Thursday, September 14, 2006

The Bus

You get a different crowd out west, I think. Most of the people getting on the Portland to Seattle bus were going much farther-- Idaho, Montana, Wisconsin-- and the bus was already half full with people travelling through when it pulled up two hours late. The girl in front of me was coming up from California and had already been on the bus for 16 hours. A generally amicable group, a few families, lots of joking around in the back like we were on a rugby trip or something, not a completely random bunch of strangers.

A row back on the other side of the aisle there was a guy in a black cowboy hat trying to convince his seatmate to join Americorps. Or maybe he was just selling the idea in general because every time I tuned in he was listing another benefit. "They give you $1000 a month and pay for your travel."

The guy next to me in line at the gate was obviously intoxicated. But in a friendly, semi-stranger you might meet at a friend's party way, not the sketchy guy on the street way. He was headed to Billings, going home after three years of living in Portland, and hey, if I had that many hours on the bus ahead of me i would have shown up drunk, too.

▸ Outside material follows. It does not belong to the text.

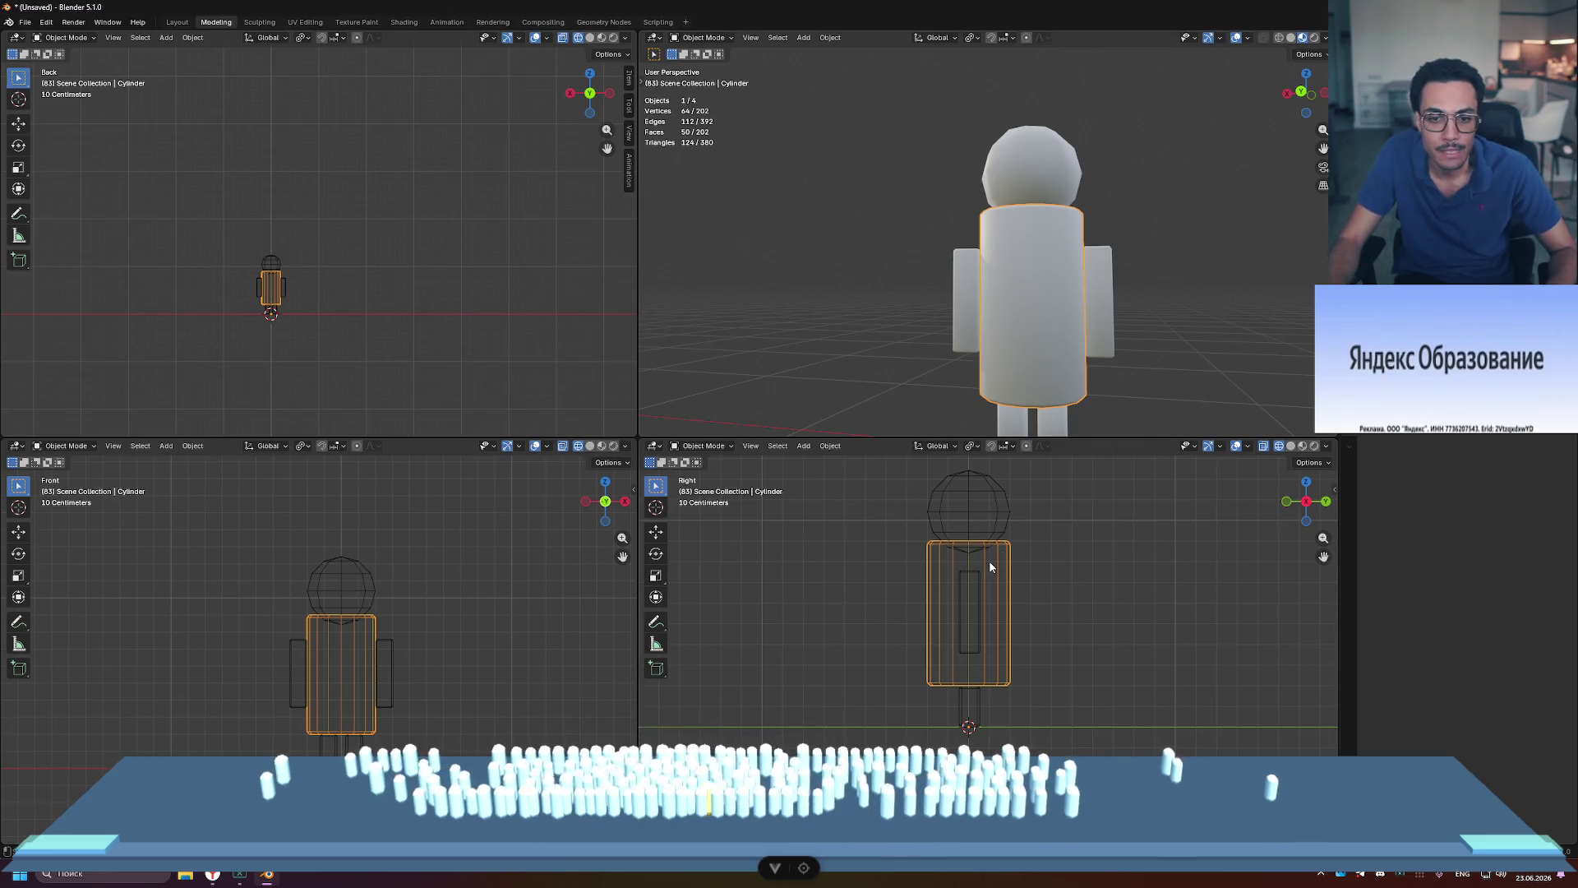
{"action": "key", "text": "shift+d"}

At that point I was so sleep deprived I was probably less coherent than he was anyway, and it reminded me of the time I spent the night in the Atlanta airport and had a conversation with the cleaning guy at 2 am trying to explain why I had been in Florida, because I was on the rowing team. Not the growing team.

Asked if I was backpacking, I said no, I'm just going back to Olympia.

1 comment:

laura said...

wow. i wish i knew what americorps program that guy was doing; i KNOW i get less than half that; and NO travel included. that said, i spent the day pulling out fencing that was protecting the piping plovers all summer long on yet another beautiful cape cod beach. i love my service.